++++ TEXT PASSAGE ++++

12 August 2025  Matthew 18:1-5, 10, 12-14

“So, it is not the will of My Father, who is in heaven, that one of these little ones should perish.” Matthew 18:14

 

“Truly, I say to you, unless you turn and become like children, you will never enter the kingdom of heaven” (Matthew 18:3). This text would have sounded a lot different to Gentile Romans than it did to Jews.

 

Roman civilization was not child-friendly, especially not for girls. Exposure of unwanted infants was common – babies were simply left outside somewhere to die. Often, they were found and raised as slaves, and upper-crust Romans, while they found exposure distasteful, nevertheless accepted it as a way of maintaining a workforce. Exposure was very often sex-selective – many more girls than boys were exposed because families wanted more sons than daughters – and female foundlings generally became prostitutes, an occupation even more dangerous and degrading then than it is today. Many common Roman names were numbers – Tertius (3), Quintus (5), Sextus (6), Septimius (7), Octavianus (8), Decimus (10). After the first couple of kids, the rest didn’t get names, but numbers, and girls just got a feminized version of the family name – all of Julius Caesar’s daughters would have been called Julia.

++++

*GOALS*.
1) List each Roman name that the devotional on Matthew 18 gives as a number, along with the number it stands for.
2) Print the portion of the devotional on Matthew 18 between "12 August 2025" and "did to Jews.", inclusive.

++++ EXTRACTED MATERIAL ++++

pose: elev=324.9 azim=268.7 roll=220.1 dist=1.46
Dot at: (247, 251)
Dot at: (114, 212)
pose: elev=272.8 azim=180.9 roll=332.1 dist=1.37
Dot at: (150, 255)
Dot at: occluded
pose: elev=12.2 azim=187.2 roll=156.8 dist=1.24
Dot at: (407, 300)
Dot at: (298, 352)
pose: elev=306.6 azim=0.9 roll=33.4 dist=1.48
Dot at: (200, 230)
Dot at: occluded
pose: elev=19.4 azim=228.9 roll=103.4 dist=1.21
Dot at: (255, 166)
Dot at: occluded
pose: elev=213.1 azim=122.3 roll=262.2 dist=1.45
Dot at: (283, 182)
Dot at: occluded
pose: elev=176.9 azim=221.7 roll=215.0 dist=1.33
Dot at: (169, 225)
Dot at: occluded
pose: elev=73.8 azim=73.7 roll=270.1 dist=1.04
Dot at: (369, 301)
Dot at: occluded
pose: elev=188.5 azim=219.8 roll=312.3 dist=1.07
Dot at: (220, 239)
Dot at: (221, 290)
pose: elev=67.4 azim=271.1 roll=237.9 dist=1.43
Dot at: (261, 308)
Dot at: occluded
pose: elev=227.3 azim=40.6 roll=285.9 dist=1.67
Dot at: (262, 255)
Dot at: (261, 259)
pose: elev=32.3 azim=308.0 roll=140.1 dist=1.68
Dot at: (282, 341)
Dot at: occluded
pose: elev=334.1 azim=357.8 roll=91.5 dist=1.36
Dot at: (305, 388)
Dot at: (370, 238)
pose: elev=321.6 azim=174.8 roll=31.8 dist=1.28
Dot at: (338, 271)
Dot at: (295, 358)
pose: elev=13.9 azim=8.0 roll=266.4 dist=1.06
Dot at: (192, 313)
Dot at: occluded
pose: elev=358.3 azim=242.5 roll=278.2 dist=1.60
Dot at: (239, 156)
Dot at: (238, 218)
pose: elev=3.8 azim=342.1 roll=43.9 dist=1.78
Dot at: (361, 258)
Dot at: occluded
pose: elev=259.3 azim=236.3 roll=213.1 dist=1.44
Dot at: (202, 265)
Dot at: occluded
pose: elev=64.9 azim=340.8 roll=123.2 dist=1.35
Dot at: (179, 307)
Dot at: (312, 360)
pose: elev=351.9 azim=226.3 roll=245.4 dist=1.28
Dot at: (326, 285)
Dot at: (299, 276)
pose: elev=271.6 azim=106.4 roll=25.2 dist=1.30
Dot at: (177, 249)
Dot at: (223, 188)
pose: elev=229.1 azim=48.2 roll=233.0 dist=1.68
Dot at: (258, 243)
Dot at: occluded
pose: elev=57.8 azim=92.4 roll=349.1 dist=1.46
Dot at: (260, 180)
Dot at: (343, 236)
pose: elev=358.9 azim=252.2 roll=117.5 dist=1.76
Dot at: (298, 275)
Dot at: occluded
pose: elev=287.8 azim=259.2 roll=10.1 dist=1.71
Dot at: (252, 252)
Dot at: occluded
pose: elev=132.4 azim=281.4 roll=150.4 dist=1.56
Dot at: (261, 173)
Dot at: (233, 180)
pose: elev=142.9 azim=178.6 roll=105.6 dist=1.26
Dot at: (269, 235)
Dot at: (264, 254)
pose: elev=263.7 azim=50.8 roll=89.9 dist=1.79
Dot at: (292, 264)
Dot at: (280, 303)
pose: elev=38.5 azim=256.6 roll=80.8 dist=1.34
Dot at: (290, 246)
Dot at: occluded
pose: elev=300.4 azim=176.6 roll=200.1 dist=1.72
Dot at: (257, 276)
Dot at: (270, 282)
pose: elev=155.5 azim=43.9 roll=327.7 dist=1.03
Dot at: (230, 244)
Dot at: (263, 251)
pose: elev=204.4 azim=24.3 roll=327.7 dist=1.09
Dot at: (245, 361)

++++

*COMPLETE ANSWERS*.
1) Tertius (3), Quintus (5), Sextus (6), Septimius (7), Octavianus (8), Decimus (10)

2)
12 August 2025  Matthew 18:1-5, 10, 12-14

“So, it is not the will of My Father, who is in heaven, that one of these little ones should perish.” Matthew 18:14

 

“Truly, I say to you, unless you turn and become like children, you will never enter the kingdom of heaven” (Matthew 18:3). This text would have sounded a lot different to Gentile Romans than it did to Jews.